HSV
Gerücht um Bundesliga-Profi als Ersatz: Wie lange kann der HSV auf Vieira warten?
Kann sich der HSV auch nächste Saison Fábio Vieira leisten oder brauchen die Hamburger eine Alternative für das offensive Mittelfeld? Die Zeit wird langsam zum entscheidenden Faktor.
Viele Kaderfragen sind beim HSV mit Blick auf die kommende Saison noch offen. Das gilt sowohl für mögliche Abgänge als auch für potenzielle Zugänge. Vor allem in der Abwehr, im Mittelfeld und im Angriff suchen die Hamburger noch nach Verstärkungen. Die meisten Kandidaten sind bereits bekannt – Fábio Vieira gehört weiterhin dazu. In den kommenden Wochen dürfte jedoch zunehmend die Frage in den Fokus rücken, wie lange der HSV noch auf den Portugiesen warten kann.
Die Ausgangslage ist unverändert: Der HSV würde Vieira, der in der vergangenen Saison als Leihspieler vom FC Arsenal mit sieben Toren und fünf Vorlagen einen großen Anteil am Klassenerhalt hatte, gerne fest verpflichten. Auch der 26-jährige Offensivspieler kann sich einen Verbleib in Hamburg grundsätzlich gut vorstellen. Finanziell bleibt die Situation allerdings kompliziert.

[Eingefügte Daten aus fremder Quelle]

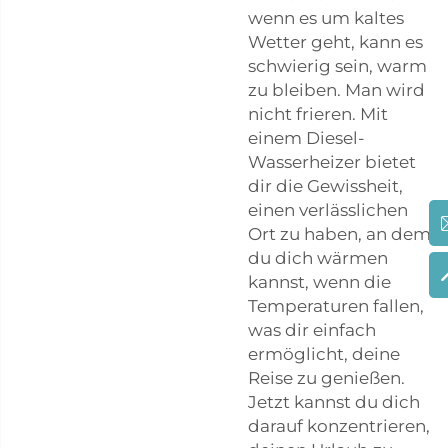
wenn es um kaltes
Wetter geht, kann es
schwierig sein, warm
zu bleiben. Man wird
nicht frieren. Mit
einem Diesel-
Wasserheizer bietet
dir die Gewissheit,
einen verlässlichen
Ort zu haben, an dem
du dich wärmen
kannst, wenn die
Temperaturen fallen,
was dir einfach
ermöglicht, deine
Reise zu genießen.
Jetzt kannst du dich
darauf konzentrieren,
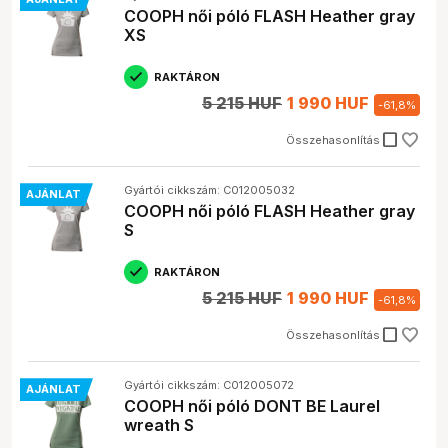
COOPH női póló FLASH Heather gray
XS
RAKTÁRON
5 215 HUF
1 990 HUF
-
61,8
%
check_box_outline_blank
Összehasonlítás
Gyártói cikkszám: C012005032
AJÁNLAT
COOPH női póló FLASH Heather gray
S
RAKTÁRON
5 215 HUF
1 990 HUF
-
61,8
%
check_box_outline_blank
Összehasonlítás
Gyártói cikkszám: C012005072
AJÁNLAT
COOPH női póló DONT BE Laurel
wreath S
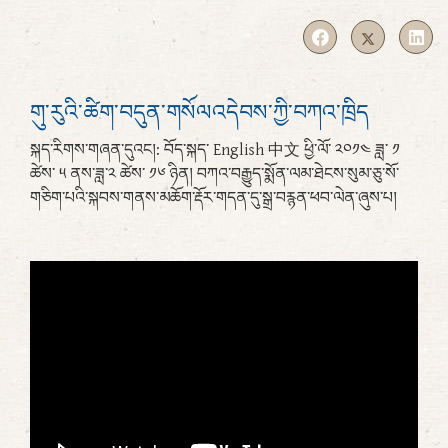
གུ་རུའི་ཚིག་བདུན་གསོལའདེབས་ཀྱི་བཀའ་ཁྲིད
སྐད་རིགས་གཞན་དུའང།: བོད་སྐད་ English 中文 ཕྱི་ལོ་ ༢༠༡༤ ཟླ་ ༡
ཚེས་ ༥ ནས་ཟླ་༢ ཚེས་ ༡༦ ཉིན། བཀའ་བརྒྱུད་སྨོན་ལམ་ཐེངས་སུམ་ཅུ་སོ་
གཅིག་པའི་སྐབས་གནས་མཆོག་རྡོར་གདན་དུ་སྒྲ་བརྙན་ཕབ་ལེན་ཞུས་པ།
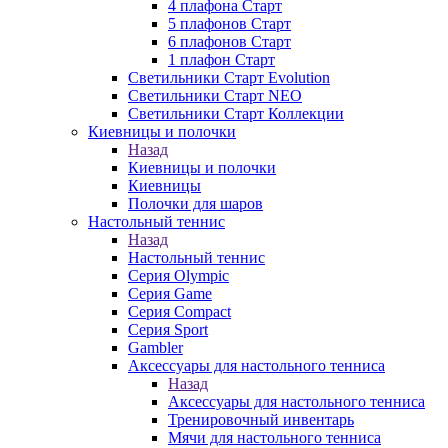
4 плафона Старт
5 плафонов Старт
6 плафонов Старт
1 плафон Старт
Светильники Старт Evolution
Светильники Старт NEO
Светильники Старт Коллекции
Киевницы и полочки
Назад
Киевницы и полочки
Киевницы
Полочки для шаров
Настольный теннис
Назад
Настольный теннис
Серия Olympic
Серия Game
Серия Compact
Серия Sport
Gambler
Аксессуары для настольного тенниса
Назад
Аксессуары для настольного тенниса
Тренировочный инвентарь
Мячи для настольного тенниса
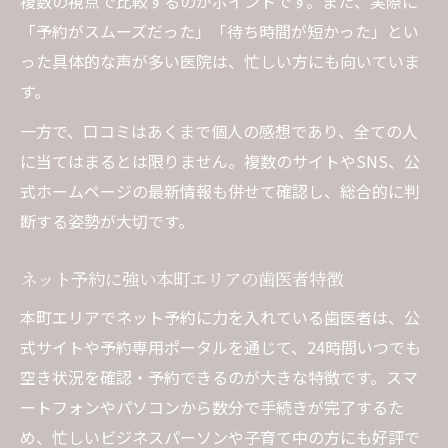
複数の視点で比較するのがポイントです。また、実際に
「予約がスムーズだった」「待ち時間が短かった」とい
った具体的な声が多い医院は、忙しい方にも向いていま
す。
一方で、口コミはあくまで個人の感想であり、全ての人
に当てはまるとは限りません。複数のサイトやSNS、公
式ホームページの最新情報も併せて確認し、総合的に判
断する姿勢が大切です。
ネット予約に強い本町エリアの歯医者特徴
本町エリアでネット予約に力を入れている歯医者は、公
式サイトや予約専用ポータルを通じて、24時間いつでも
空き状況を確認・予約できるのが大きな特徴です。スマ
ートフォンやパソコンから数分で手続きが完了するた
め、忙しいビジネスパーソンや子育て中の方にも好評で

Vieira-Transfer ist für den HSV weiter sehr riskant
Für 22 Millionen Euro hätten die Hamburger Vieira direkt nach der Saison per Kaufoption fest verpflichten können. Diese Summe war und ist für den HSV jedoch unrealistisch. Deutlich weniger als die Hälfte wäre für die Hamburger realistisch – und selbst das wäre bereits ein Risiko. Zur Ablösesumme kämen schließlich noch Gehalt und Beraterkosten hinzu. Gleichzeitig benötigt der HSV auch für weitere Transfers finanziellen Spielraum und kann nicht einen zu großen Teil des Budgets auf einen einzigen Spieler setzen.
Noch gibt es im Poker um Vieira keine Konkurrenz für den HSV
Es ist davon auszugehen, dass der Preis für Vieira in den nächsten Wochen noch sinken wird. Obwohl der Portugiese seit knapp einem Monat auf dem Markt ist, soll es bislang von keinem zahlungskräftigen Verein ernsthaftes Interesse geben. Arsenal will ihn in diesem Sommer jedoch auf jeden Fall abgeben.
Da die Londoner erst Ende Juli voll in die Vorbereitung auf die neue Saison einsteigen, verspüren sie aktuell noch keinen Zeitdruck und setzen den Poker zunächst fort. Für den HSV ist das ein Problem: Zu lange können und wollen die Hamburger auf Vieira, der sich derzeit in Porto fit hält, nicht warten. Dabei geht es auch um mögliche Alternativen. Eine davon ist Hoffenheims Muhammed Damar. Der 22-jährige Offensivspieler gilt als äußerst spannender Profi mit viel Potenzial und wäre womöglich auch als Leihgabe zu haben. Der HSV soll allerdings nicht der einzige Interessent sein.